The extension of the current agreement contains all of the provisions of the original, including strictly enforced testing regimens, physical distancing, Covid-19 compliance officers, diligent use of personal protective equipment, and a “Zone” system to ensure that different sections of the production are tightly controlled based on proximity to cast, who often can’t wear masks or maintain social distancing while working. Union officials have observed that these protocols have made film sets among the safest places to work in America during the pandemic.
Like the old protocols, the newly extended agreement gives workers 10 days of paid sick leave starting May 1 and running through Dec. 10. Those who used all 10 sick days during the run of the old agreement will get 10 more, but unused days won’t be added to the 10 that are now available.

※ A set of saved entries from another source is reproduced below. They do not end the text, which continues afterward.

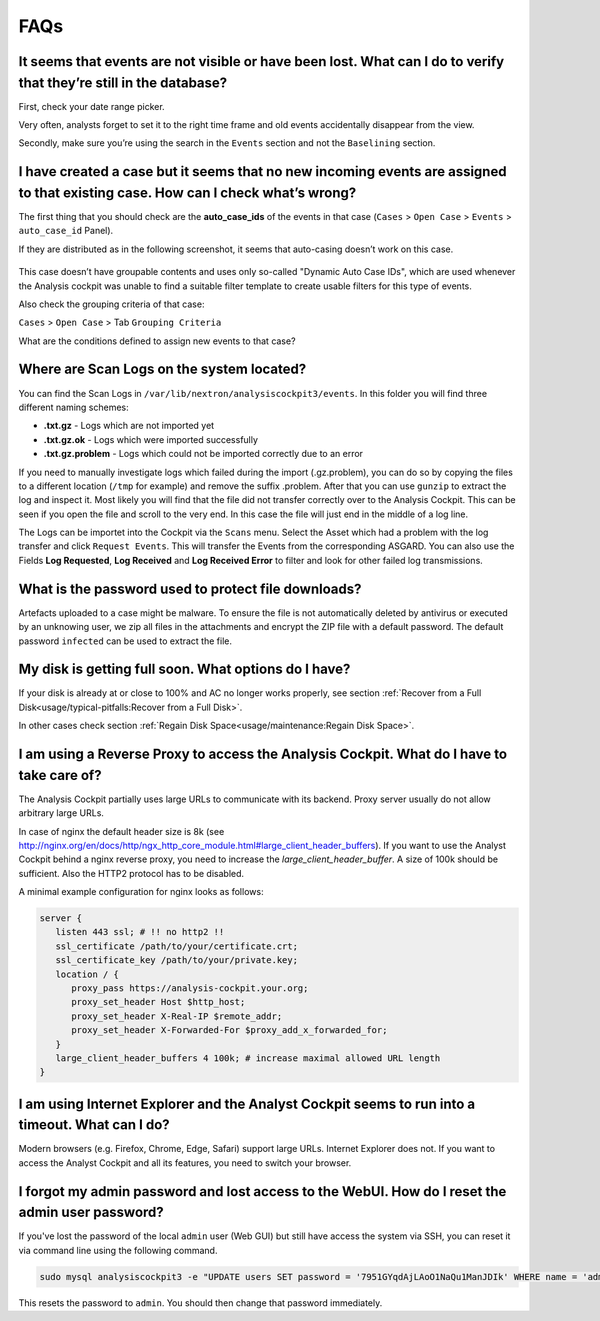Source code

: FAQs
====

It seems that events are not visible or have been lost. What can I do to verify that they’re still in the database?
-------------------------------------------------------------------------------------------------------------------

First, check your date range picker.

Very often, analysts forget to set it to the right time frame and old
events accidentally disappear from the view.

Secondly, make sure you’re using the search in the ``Events`` section and
not the ``Baselining`` section.

I have created a case but it seems that no new incoming events are assigned to that existing case. How can I check what’s wrong?
--------------------------------------------------------------------------------------------------------------------------------

The first thing that you should check are the **auto\_case\_ids** of the
events in that case (``Cases`` > ``Open Case`` > ``Events`` > ``auto_case_id`` Panel).

If they are distributed as in the following screenshot, it seems that
auto-casing doesn’t work on this case.

.. figure:: ../images/image95.png
   :target: ../_images/image95.png
   :alt: Auto Case ID

This case doesn’t have groupable contents and uses only so-called
"Dynamic Auto Case IDs", which are used whenever the Analysis cockpit
was unable to find a suitable filter template to create usable filters
for this type of events.

Also check the grouping criteria of that case:

``Cases`` > ``Open Case`` > Tab ``Grouping Criteria``

What are the conditions defined to assign new events to that case?

Where are Scan Logs on the system located?
----------------------------------------------------

You can find the Scan Logs  in ``/var/lib/nextron/analysiscockpit3/events``. In this folder you will find three different naming schemes:

* **.txt.gz** - Logs which are not imported yet

* **.txt.gz.ok** - Logs which were imported successfully

* **.txt.gz.problem** - Logs which could not be imported correctly due to an error

If you need to manually investigate logs which failed during the import (.gz.problem), you can do so by copying the files to a different location (``/tmp`` for example) and remove the suffix .problem. After that you can use ``gunzip`` to extract the log and inspect it. Most likely you will find that the file did not transfer correctly over to the Analysis Cockpit. This can be seen if you open the file and scroll to the very end. In this case the file will just end in the middle of a log line.

The Logs can be importet into the Cockpit via the ``Scans`` menu. Select the Asset which had a problem with the log transfer and click ``Request Events``. This will transfer the Events from the corresponding ASGARD. You can also use the Fields **Log Requested**, **Log Received** and **Log Received Error** to filter and look for other failed log transmissions.

What is the password used to protect file downloads?
-----------------------------------------------------------------------------------------
Artefacts uploaded to a case might be malware. To ensure the file is not automatically deleted
by antivirus or executed by an unknowing user, we zip all files in the attachments and
encrypt the ZIP file with a default password. The default password ``infected`` can be 
used to extract the file.

My disk is getting full soon. What options do I have?
------------------------------------------------------

If your disk is already at or close to 100% and AC no longer works properly, see section
:ref:`Recover from a Full Disk<usage/typical-pitfalls:Recover from a Full Disk>`.

In other cases check section :ref:`Regain Disk Space<usage/maintenance:Regain Disk Space>`.


I am using a Reverse Proxy to access the Analysis Cockpit. What do I have to take care of?
------------------------------------------------------------------------------------------

The Analysis Cockpit partially uses large URLs to communicate with its backend.
Proxy server usually do not allow arbitrary large URLs.

In case of nginx the default header size is 8k (see http://nginx.org/en/docs/http/ngx_http_core_module.html#large_client_header_buffers).
If you want to use the Analyst Cockpit behind a nginx reverse proxy, you need to increase the *large_client_header_buffer*.
A size of 100k should be sufficient. Also the HTTP2 protocol has to be disabled.

A minimal example configuration for nginx looks as follows:

.. code::

    server {
       listen 443 ssl; # !! no http2 !!
       ssl_certificate /path/to/your/certificate.crt;
       ssl_certificate_key /path/to/your/private.key;
       location / {
          proxy_pass https://analysis-cockpit.your.org;
          proxy_set_header Host $http_host;
          proxy_set_header X-Real-IP $remote_addr;
          proxy_set_header X-Forwarded-For $proxy_add_x_forwarded_for;
       }
       large_client_header_buffers 4 100k; # increase maximal allowed URL length
    }


I am using Internet Explorer and the Analyst Cockpit seems to run into a timeout. What can I do?
------------------------------------------------------------------------------------------------

Modern browsers (e.g. Firefox, Chrome, Edge, Safari) support large URLs. Internet Explorer does not. If you want to access the Analyst Cockpit and all its features, you need to switch your browser.

I forgot my admin password and lost access to the WebUI. How do I reset the admin user password?
------------------------------------------------------------------------------------------------

If you've lost the password of the local ``admin`` user (Web GUI) but still have access the system via SSH, you can reset it via command line using the following command.

.. code-block:: bash

   sudo mysql analysiscockpit3 -e "UPDATE users SET password = '7951GYqdAjLAoO1NaQu1ManJDIk' WHERE name = 'admin';"

This resets the password to ``admin``. You should then change that password immediately.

The no mandatory vaccinations stipulation is interesting, given the new CDC guidance relaxing mask requirements for fully-vaccinated Americans in outdoor congregate settings. That guidance was adopted by Los Angeles County this week, but will not extend to workplaces.
In response to a question specifically about film and TV productions, L.A. Public Health Director Barbara Ferrer told Deadline on Thursday that, “In our health officer order, we’re not changing any of our guidelines.” She did however indicate that, long term, there may be adjustments for fully-vaccinated workers.
“We are looking at — with CDC — adjustments for workplaces where everyone is fully vaccinated,” said Ferrer, before noting that any such changes were a long way off.